The question is, how large of a margin of safety is needed to be considered sufficient? Graham considers buying when the market price is considerably lower, a minimum of 40 percent, than the real or true value of the stock.

Let us find out the average margin of safety for APC, APA and CHK. Remember the historical data which were gathered for each company as we take into consideration the prior period's performance. The average margin of safety for APC, APA and CHK was 23, 8 and 34 percent, respectively. It tells us that it did not pass the requirement of Graham of being 40 percent below the true value of the stock. Therefore, the stock cannot be a candidate for buying.

Going forward, let me show you the formula for the intrinsic value or the true value of the stock, as it factors into the calculations for the margin of safety.
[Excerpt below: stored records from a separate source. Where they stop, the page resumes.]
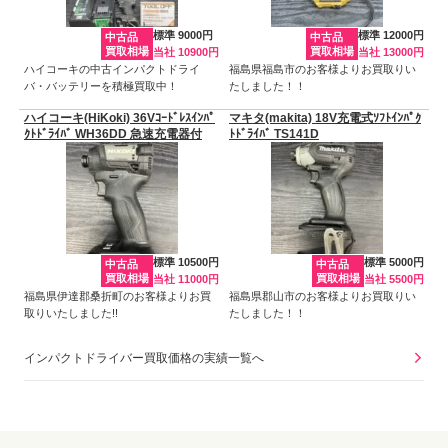
標準 9000円
標準 12000円
中古品
中古品
買取相場
買取相場
当社 10900円
当社 13000円
ハイコーキの中古インパクトドライ
福島県福島市のお客様よりお買取りい
バ・バッテリーを積極買取中！
たしました！！
ハイコーキ(HiKoki) 36Vｺｰﾄﾞﾚｽｲﾝﾊﾟ
マキタ(makita) 18V充電式ｿﾌﾄｲﾝﾊﾟｸ
ｸﾄﾄﾞﾗｲﾊﾞ WH36DD 急速充電器付
ﾄﾄﾞﾗｲﾊﾞ TS141D
標準 10500円
標準 5000円
中古品
中古品
買取相場
買取相場
当社 11000円
当社 5500円
福島県伊達郡桑折町のお客様よりお買
福島県郡山市のお客様よりお買取りい
取りいたしました!!
たしました！！
インパクトドライバー買取価格の実績一覧へ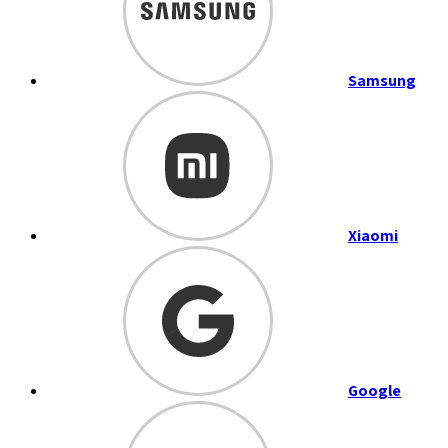
Samsung
Xiaomi
Google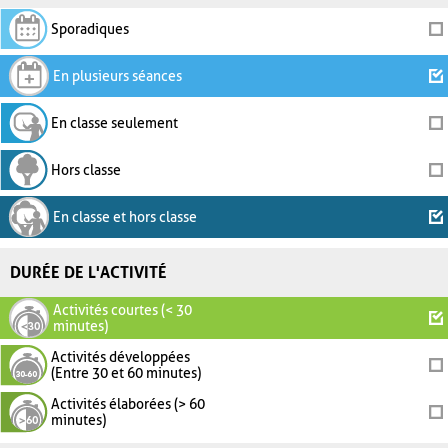
Sporadiques
En plusieurs séances
En classe seulement
Hors classe
En classe et hors classe
DURÉE DE L'ACTIVITÉ
Activités courtes (< 30
minutes)
Activités développées
(Entre 30 et 60 minutes)
Activités élaborées (> 60
minutes)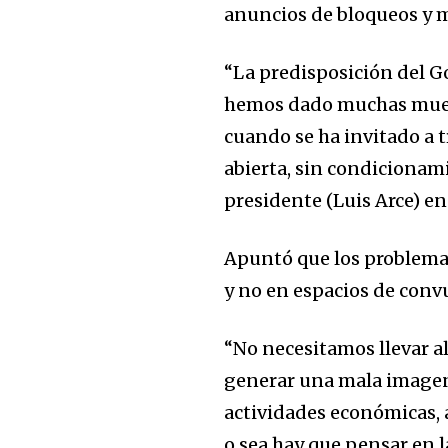
anuncios de bloqueos y m
“La predisposición del G
hemos dado muchas muest
cuando se ha invitado a t
abierta, sin condicionam
presidente (Luis Arce) en
Apuntó que los problemas
y no en espacios de convu
“No necesitamos llevar al 
generar una mala imagen d
actividades económicas, a
o sea hay que pensar en l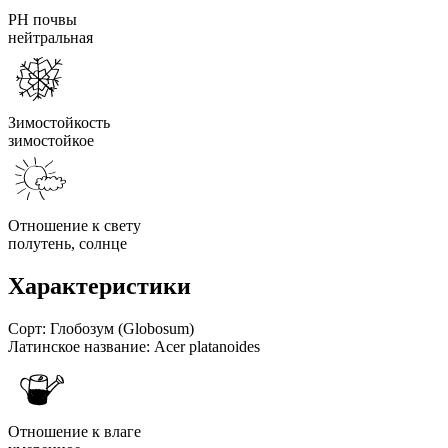
PH почвы
нейтральная
Зимостойкость
зимостойкое
Отношение к свету
полутень, солнце
Характеристики
Сорт:
Глобозум (Globosum)
Латинское название:
Acer platanoides
Отношение к влаге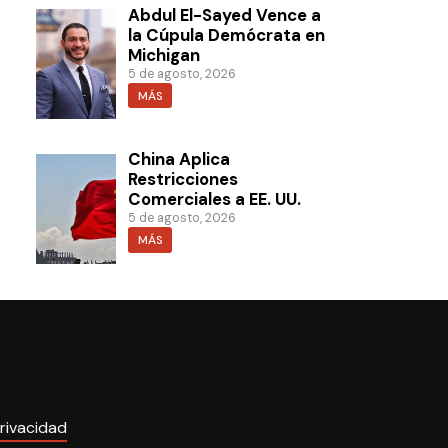
Abdul El-Sayed Vence a
la Cúpula Demócrata en
Michigan
5 de agosto, 2026
MÁS
China Aplica
Restricciones
Comerciales a EE. UU.
5 de agosto, 2026
MÁS
rivacidad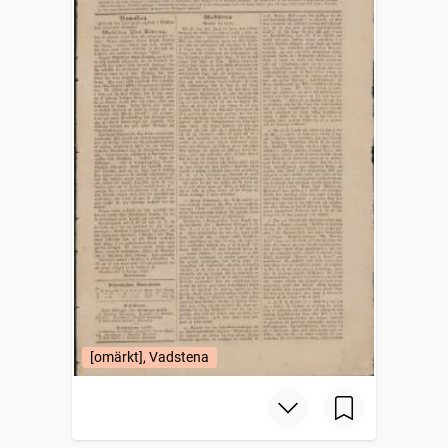
[omärkt], Vadstena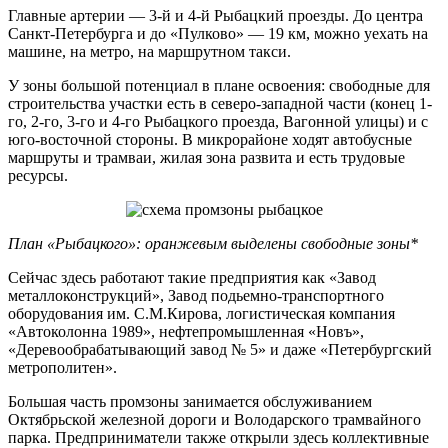
Главные артерии — 3-й и 4-й Рыбацкий проезды. До центра
Санкт-Петербурга и до «Пулково» — 19 км, можно уехать на
машине, на метро, на маршрутном такси.
У зоны большой потенциал в плане освоения: свободные для
строительства участки есть в северо-западной части (конец 1-
го, 2-го, 3-го и 4-го Рыбацкого проезда, Вагонной улицы) и с
юго-восточной стороны. В микрорайоне ходят автобусные
маршруты и трамваи, жилая зона развита и есть трудовые
ресурсы.
План «Рыбацкого»:
оранжевым выделены свободные зоны*
Сейчас здесь работают такие предприятия как «Завод
металлоконструкций», Завод подьемно-транспортного
оборудования им. С.М.Кирова, логистическая компания
«Автоколонна 1989», нефтепромышленная «Новъ»,
«Деревообрабатывающий завод № 5» и даже «Петербургский
метрополитен».
Большая часть промзоны занимается обслуживанием
Октябрьской железной дороги и Володарского трамвайного
парка. Предприниматели также открыли здесь коллективные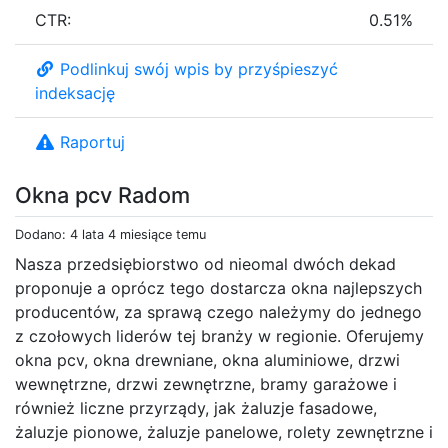
CTR:
0.51%
Podlinkuj swój wpis by przyśpieszyć
indeksację
Raportuj
Okna pcv Radom
Dodano: 4 lata 4 miesiące temu
Nasza przedsiębiorstwo od nieomal dwóch dekad
proponuje a oprócz tego dostarcza okna najlepszych
producentów, za sprawą czego należymy do jednego
z czołowych liderów tej branży w regionie. Oferujemy
okna pcv, okna drewniane, okna aluminiowe, drzwi
wewnętrzne, drzwi zewnętrzne, bramy garażowe i
również liczne przyrządy, jak żaluzje fasadowe,
żaluzje pionowe, żaluzje panelowe, rolety zewnętrzne i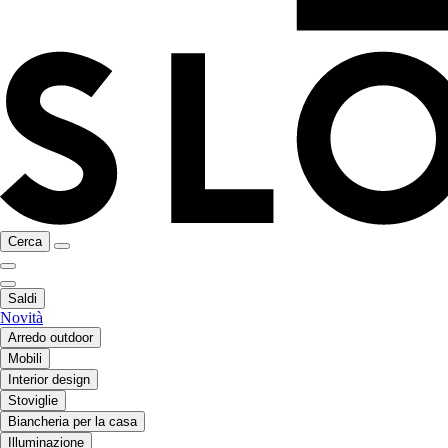
Cerca
Saldi
Novità
Arredo outdoor
Mobili
Interior design
Stoviglie
Biancheria per la casa
Illuminazione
The formula for intrinsic value is:

**Intrinsic Value = EPS * (9 + 2G)**

The explanation of the calculation of intrinsic value is as follows:

*EPS -- the company's last 12-month earnings per share;*

*G -- the company's long-term (five years) sustainable growth estimate;*

*9 -- the constant which represents the appropriate P/E ratio for a no-growth company as proposed by Graham (Graham proposed an 8.5, but I changed it to 9);*

*2 -- the average yield of high-grade corporate bonds.*

Furthermore, here is the summary of the results of the calculations for growth:

The sustainable growth rate (SGR) shows how fast a company can grow using internally generated assets without issuing additional debt or equity, while the return on equity shows how many dollars of earnings result from each dollar of equity.

As shown above, the average SGR for APC, APA and CHK was 5%, 7% and -5 %, respectively, while the average return on equity was 5%, 8% and -5 %, respectively. On the other hand, the earnings per share were $2.55, $6.56 and -$0.80 for APC, APA and CHK, respectively. From the table, we see that CHK has negative growth.
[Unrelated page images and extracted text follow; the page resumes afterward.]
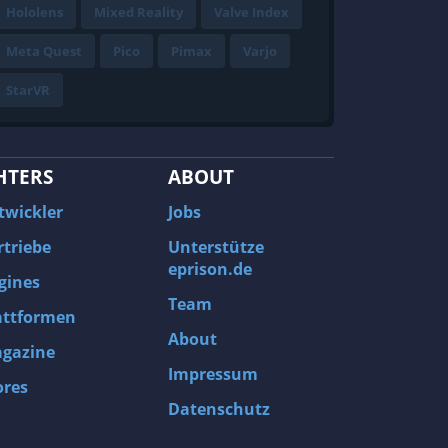
Hololens
Mixed Reality
Valve Index
Meta Quest
Pico
Pimax
Varjo
StarVR
HTERS
ABOUT
twickler
Jobs
rtriebe
Unterstütze
eprison.de
gines
Team
attformen
About
gazine
Impressum
ores
Datenschutz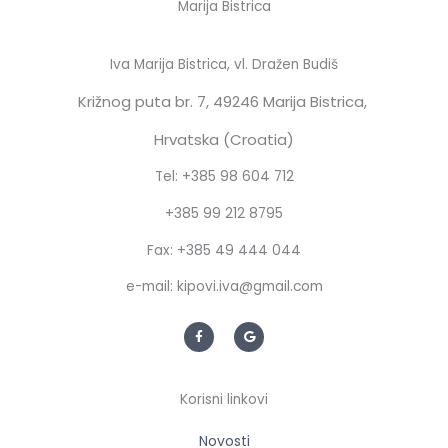
Marija Bistrica
Iva Marija Bistrica, vl. Dražen Budiš
Križnog puta br. 7,
49246 Marija Bistrica,
Hrvatska (Croatia)
Tel: +385 98 604 712
+385 99 212 8795
Fax: +385 49 444 044
e-mail: kipovi.iva@gmail.com
F
G
a
o
c
o
e
g
b
l
o
e
Korisni linkovi
o
k
-
f
Novosti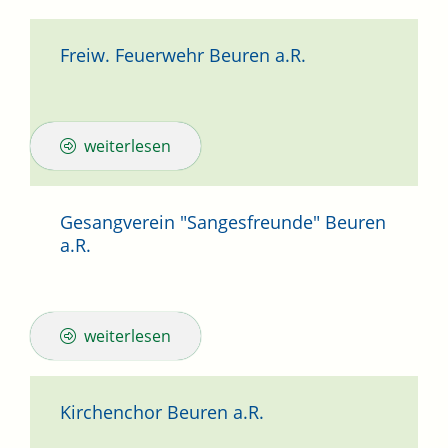
Freiw. Feuerwehr Beuren a.R.
weiterlesen
Gesangverein "Sangesfreunde" Beuren
a.R.
weiterlesen
Kirchenchor Beuren a.R.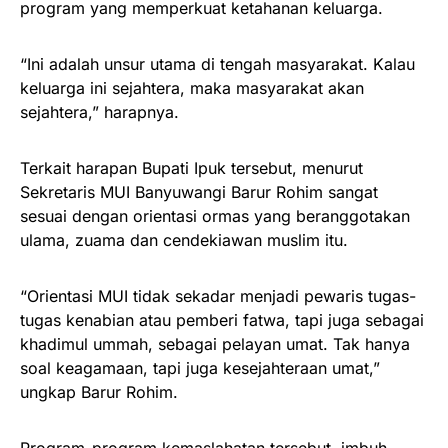
program yang memperkuat ketahanan keluarga.
“Ini adalah unsur utama di tengah masyarakat. Kalau
keluarga ini sejahtera, maka masyarakat akan
sejahtera,” harapnya.
Terkait harapan Bupati Ipuk tersebut, menurut
Sekretaris MUI Banyuwangi Barur Rohim sangat
sesuai dengan orientasi ormas yang beranggotakan
ulama, zuama dan cendekiawan muslim itu.
“Orientasi MUI tidak sekadar menjadi pewaris tugas-
tugas kenabian atau pemberi fatwa, tapi juga sebagai
khadimul ummah, sebagai pelayan umat. Tak hanya
soal keagamaan, tapi juga kesejahteraan umat,”
ungkap Barur Rohim.
Program-program kemaslahatan tersebut, imbuh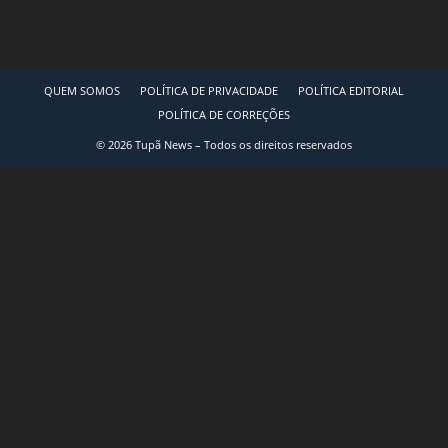
QUEM SOMOS
POLÍTICA DE PRIVACIDADE
POLÍTICA EDITORIAL
POLÍTICA DE CORREÇÕES
© 2026 Tupã News – Todos os direitos reservados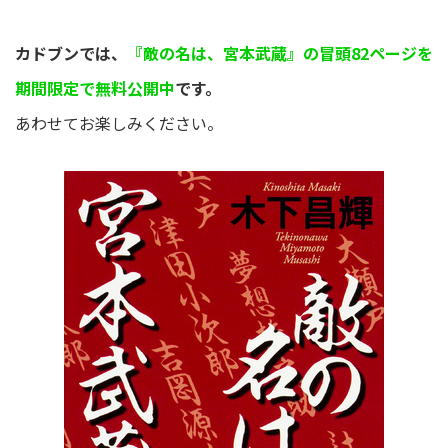
カドブンでは、
『敵の名は、宮本武蔵』の冒頭82ページを
期間限定で無料公開中
です。
あわせてお楽しみください。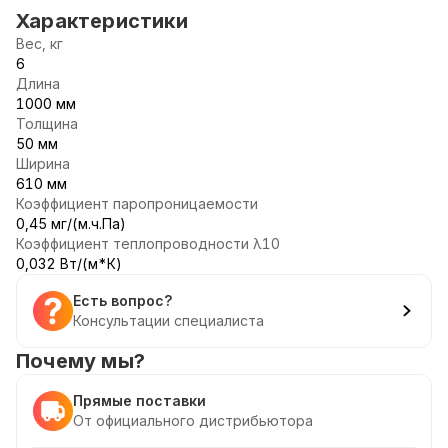
Характеристики
Вес, кг
6
Длина
1000 мм
Толщина
50 мм
Ширина
610 мм
Коэффициент паропроницаемости
0,45 мг/(м.ч.Па)
Коэффициент теплопроводности λ10
0,032 Вт/(м*К)
Есть вопрос?
Консультации специалиста
Почему мы?
Прямые поставки
От официального дистрибьютора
**4.** **Relative Valuation Methods**

The Relative Valuation Methods for valuing a stock is to compare market values of the stock to the fundamentals (earnings, book value, growth multiples, cash flow, and other metrics) of the stock.
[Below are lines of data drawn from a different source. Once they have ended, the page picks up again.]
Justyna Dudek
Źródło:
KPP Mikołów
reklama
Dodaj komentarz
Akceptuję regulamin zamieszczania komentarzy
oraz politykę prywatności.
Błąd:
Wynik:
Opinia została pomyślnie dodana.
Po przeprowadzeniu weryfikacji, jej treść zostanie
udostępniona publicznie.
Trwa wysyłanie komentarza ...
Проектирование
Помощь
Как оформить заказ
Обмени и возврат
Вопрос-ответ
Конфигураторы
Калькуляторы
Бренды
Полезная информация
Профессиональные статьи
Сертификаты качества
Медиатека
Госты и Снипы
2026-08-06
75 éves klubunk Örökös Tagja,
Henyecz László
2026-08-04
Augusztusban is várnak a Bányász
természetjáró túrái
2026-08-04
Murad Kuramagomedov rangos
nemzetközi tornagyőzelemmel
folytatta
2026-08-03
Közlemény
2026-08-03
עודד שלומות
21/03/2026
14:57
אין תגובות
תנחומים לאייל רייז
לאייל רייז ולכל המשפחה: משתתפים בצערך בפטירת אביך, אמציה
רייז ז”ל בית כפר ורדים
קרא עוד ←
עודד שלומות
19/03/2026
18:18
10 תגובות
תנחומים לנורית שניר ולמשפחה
The Price to Earnings/Earnings Per Share (P/E*EPS) will determine whether the stock is undervalued or overvalued by multiplying the P/E ratio by the company's relative EPS and then comparing it to the enterprise value per share. The table above shows that the P/E*EPS ratio was 76, 84 and 46 percent of the price, for APC, APA and CHK, respectively. Thus, it tells us that the stock price was overvalued because the price was higher than the ratios.

On the other hand, the EV/EPS valuation is used to separate price and earnings in the enterprise value. Dividing the enterprise value by projected earnings results in the price (P/E) and the difference represents the earnings. This tells us that the price that was separated from the enterprise value was -39, -5 and 14 percent for APC, APA and CHK, respectively. The result was negative for APC because the EPS was negative due to a net loss during 2009 and 2011, which produced a higher negative result, the same as with APA during 2009, when the net earnings were negative. CHK also had negative earnings during 2009 and 2012, but the average result did not produce a negative result.

Moreover, the EV/EBITDA valuation tells us that it will take 13, 5 and 6 times the cash earnings of APC, APA and CHK, respectively, to cover the costs of buying the entire business. In other words, it will take 13, 5 and 6 years to recover the costs of buying.

**Bottom Line**

Overall, it indicates that the shares of APC, APA and CHK are expensive. In addition, there was not enough margin of safety for buying. Therefore, I recommend a HOLD on the stock of Anadarko Petroleum Corporation and the Apache Corporation. Further, I recommend a sell on the stock of Chesapeake Energy.

**Disclosure: **I have no positions in any stocks mentioned, and no plans to initiate any positions within the next 72 hours. I wrote this article myself, and it expresses my own opinions. I am not receiving compensation for it (other than from Seeking Alpha). I have no business relationship with any company whose stock is mentioned in this article.